Sonra böyle bir ortamda, bu veriler ortadayken vatandaşa çağrı üstüne çağrı:

“TL’yi tercih edin, uzun vadede bize güvenin!”

Yıllık faiz yüzde 54, ama...

Merkez Bankası verilerine göre ağustos ayı itibarıyla bir yıl vadeli mevduatın faizi yüzde 54 düzeyinde. Kısa vadelerde de yıllık oran bileşik olarak bu dolayda, hatta daha yükseği de var ama zaman içinde o faiz düşebilir ve yıllık getirinin garantisi yok. Oysa yüzde 54’ten paranın bağlanması durumunda bu oran garanti.

Bir yıl sonra enflasyonun yüzde 54’ün çok altında kalacağına inanılsa, bir güven oluşsa bu çok iyi bir faiz; ama geçmiş deneyimler gösteriyor ki ilan edilen enflasyon hedefleri hiç yakalanamamış!

Peki önümüzdeki bir yıl için beklenen enflasyon ne? Merkez Bankası’nın açıkladığı TÜFE artışına ilişkin beklentileri hatırlayalım. 2025’in ağustosunda yıllık enflasyonu piyasa katılımcıları anketine yanıt verenler yüzde 29, reel sektör yüzde 54, vatandaş ise yüzde 73 düzeyinde bekliyor.

Vatandaş yüzde 73 enflasyon beklediği bir dönem için yüzde 54 faize tabii ki razı olmuyor.

Önümüzdeki bir yıl için en düşük tahmin yüzde 29 düzeyinde ama diğer yanda ifade edilmeyen resmi tahmin bu dönem için yüzde 19.
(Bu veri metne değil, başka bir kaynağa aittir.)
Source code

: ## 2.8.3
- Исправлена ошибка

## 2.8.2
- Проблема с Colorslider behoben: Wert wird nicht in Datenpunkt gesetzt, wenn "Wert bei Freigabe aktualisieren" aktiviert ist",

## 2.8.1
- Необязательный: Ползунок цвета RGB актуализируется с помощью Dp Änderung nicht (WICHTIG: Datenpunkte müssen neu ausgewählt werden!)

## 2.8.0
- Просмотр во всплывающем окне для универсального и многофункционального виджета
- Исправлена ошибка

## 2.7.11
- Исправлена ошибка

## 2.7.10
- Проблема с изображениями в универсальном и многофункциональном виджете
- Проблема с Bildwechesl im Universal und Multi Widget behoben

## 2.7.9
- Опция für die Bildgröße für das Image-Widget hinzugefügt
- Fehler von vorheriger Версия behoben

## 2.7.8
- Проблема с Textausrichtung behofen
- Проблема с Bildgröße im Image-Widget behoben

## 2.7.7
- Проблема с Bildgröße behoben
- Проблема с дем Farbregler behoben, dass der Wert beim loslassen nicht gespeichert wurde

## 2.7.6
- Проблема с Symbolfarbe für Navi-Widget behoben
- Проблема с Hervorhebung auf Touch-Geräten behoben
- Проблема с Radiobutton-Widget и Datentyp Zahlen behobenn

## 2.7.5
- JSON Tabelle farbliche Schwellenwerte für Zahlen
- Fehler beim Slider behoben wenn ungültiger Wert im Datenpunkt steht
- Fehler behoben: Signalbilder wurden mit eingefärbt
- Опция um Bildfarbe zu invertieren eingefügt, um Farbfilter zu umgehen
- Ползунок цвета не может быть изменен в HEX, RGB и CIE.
Bir yetkili çıkıp dese ya “Bakın bir yıldaki enflasyon yüzde 19 olacak, yüzde 54 faiz çok iyi” diye!

Sahi bunu söyleyip vatandaşı TL mevduata ve uzun vadeye niye ikna etmiyorlar ki!

Sakın yüzde 19’a kendileri de inanmadıkları için olmasın!